[Exercise goal]
In the data below, find the line that contains "2023-10-28: -19000 -> -22811.8" and the line that contains "2023-11-03: -24000 -> -18784.6". Copy both, plus every line between them, exactly.

[Dataset records]
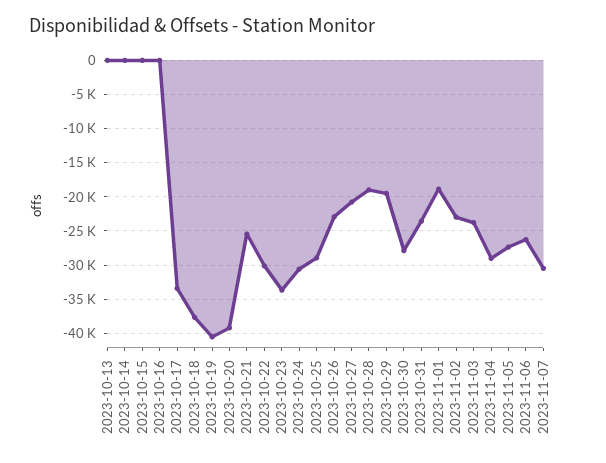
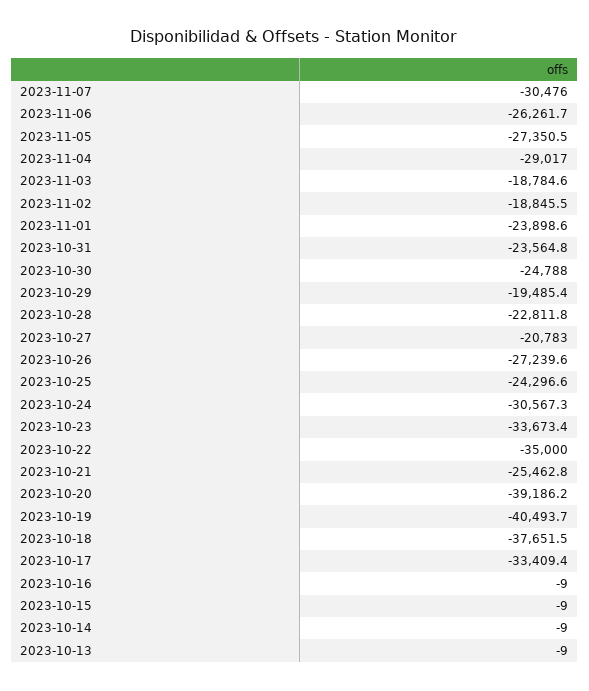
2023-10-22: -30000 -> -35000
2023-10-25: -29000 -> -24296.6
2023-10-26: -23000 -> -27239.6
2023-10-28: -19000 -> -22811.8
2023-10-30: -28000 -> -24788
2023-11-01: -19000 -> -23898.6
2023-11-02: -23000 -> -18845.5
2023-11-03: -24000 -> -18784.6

---

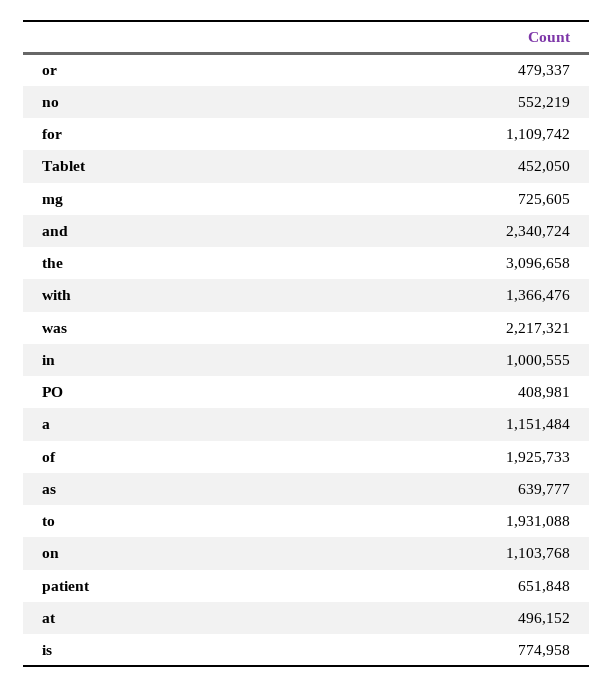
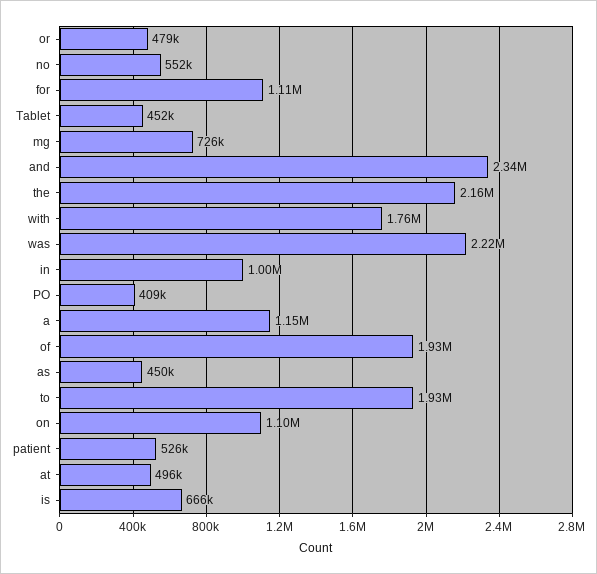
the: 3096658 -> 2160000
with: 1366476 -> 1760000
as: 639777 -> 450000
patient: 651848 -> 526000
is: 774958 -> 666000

---

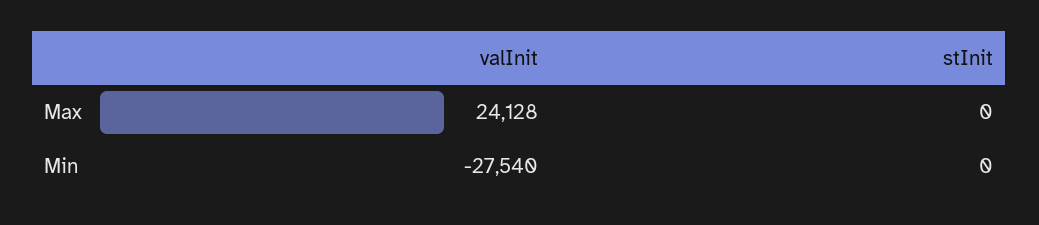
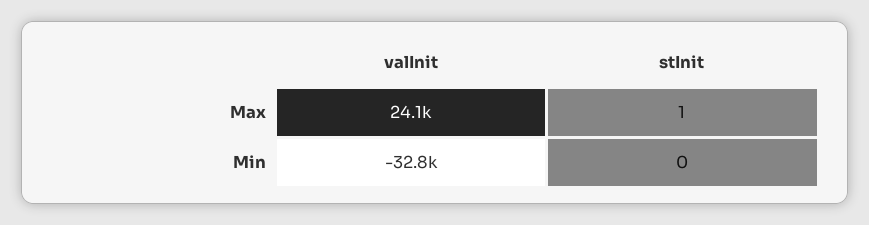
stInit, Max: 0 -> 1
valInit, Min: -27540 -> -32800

[The answer]
2023-10-28: -19000 -> -22811.8
2023-10-30: -28000 -> -24788
2023-11-01: -19000 -> -23898.6
2023-11-02: -23000 -> -18845.5
2023-11-03: -24000 -> -18784.6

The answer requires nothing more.